*Work to be completed*.
Nothing but the records, copied exactly and stripped of pictures, should be in the answer.
** Opening Supplied data block **
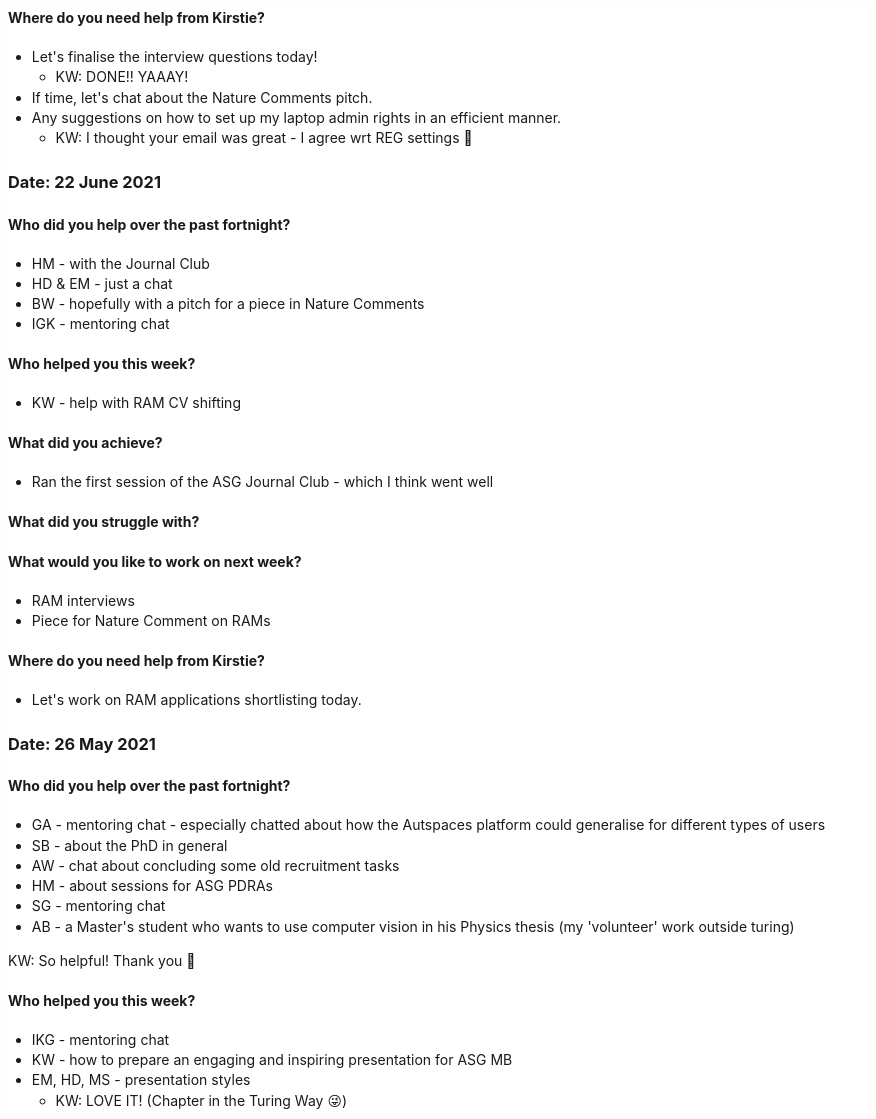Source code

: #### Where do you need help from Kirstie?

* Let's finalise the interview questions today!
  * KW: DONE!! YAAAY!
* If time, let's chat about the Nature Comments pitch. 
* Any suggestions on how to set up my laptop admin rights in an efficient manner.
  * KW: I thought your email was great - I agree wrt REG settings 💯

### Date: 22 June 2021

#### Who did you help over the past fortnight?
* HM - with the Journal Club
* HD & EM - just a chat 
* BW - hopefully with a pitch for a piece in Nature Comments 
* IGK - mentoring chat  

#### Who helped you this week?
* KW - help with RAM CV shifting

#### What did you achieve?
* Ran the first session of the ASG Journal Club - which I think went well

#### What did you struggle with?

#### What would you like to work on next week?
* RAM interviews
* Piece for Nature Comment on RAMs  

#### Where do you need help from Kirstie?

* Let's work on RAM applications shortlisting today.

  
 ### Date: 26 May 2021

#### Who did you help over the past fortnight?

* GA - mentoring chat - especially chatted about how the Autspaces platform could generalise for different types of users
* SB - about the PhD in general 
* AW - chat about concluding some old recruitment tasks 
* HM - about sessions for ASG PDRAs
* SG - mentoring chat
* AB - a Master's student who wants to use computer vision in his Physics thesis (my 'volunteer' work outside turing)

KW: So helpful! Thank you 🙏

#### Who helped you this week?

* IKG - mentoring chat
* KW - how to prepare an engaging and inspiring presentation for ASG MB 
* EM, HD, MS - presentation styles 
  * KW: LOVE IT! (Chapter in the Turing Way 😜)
** Closing Supplied data block **
*Solution to the exercise*.
Source code

: #### Where do you need help from Kirstie?

* Let's finalise the interview questions today!
  * KW: DONE!! YAAAY!
* If time, let's chat about the Nature Comments pitch. 
* Any suggestions on how to set up my laptop admin rights in an efficient manner.
  * KW: I thought your email was great - I agree wrt REG settings 💯

### Date: 22 June 2021

#### Who did you help over the past fortnight?
* HM - with the Journal Club
* HD & EM - just a chat 
* BW - hopefully with a pitch for a piece in Nature Comments 
* IGK - mentoring chat  

#### Who helped you this week?
* KW - help with RAM CV shifting

#### What did you achieve?
* Ran the first session of the ASG Journal Club - which I think went well

#### What did you struggle with?

#### What would you like to work on next week?
* RAM interviews
* Piece for Nature Comment on RAMs  

#### Where do you need help from Kirstie?

* Let's work on RAM applications shortlisting today.

  
 ### Date: 26 May 2021

#### Who did you help over the past fortnight?

* GA - mentoring chat - especially chatted about how the Autspaces platform could generalise for different types of users
* SB - about the PhD in general 
* AW - chat about concluding some old recruitment tasks 
* HM - about sessions for ASG PDRAs
* SG - mentoring chat
* AB - a Master's student who wants to use computer vision in his Physics thesis (my 'volunteer' work outside turing)

KW: So helpful! Thank you 🙏

#### Who helped you this week?

* IKG - mentoring chat
* KW - how to prepare an engaging and inspiring presentation for ASG MB 
* EM, HD, MS - presentation styles 
  * KW: LOVE IT! (Chapter in the Turing Way 😜)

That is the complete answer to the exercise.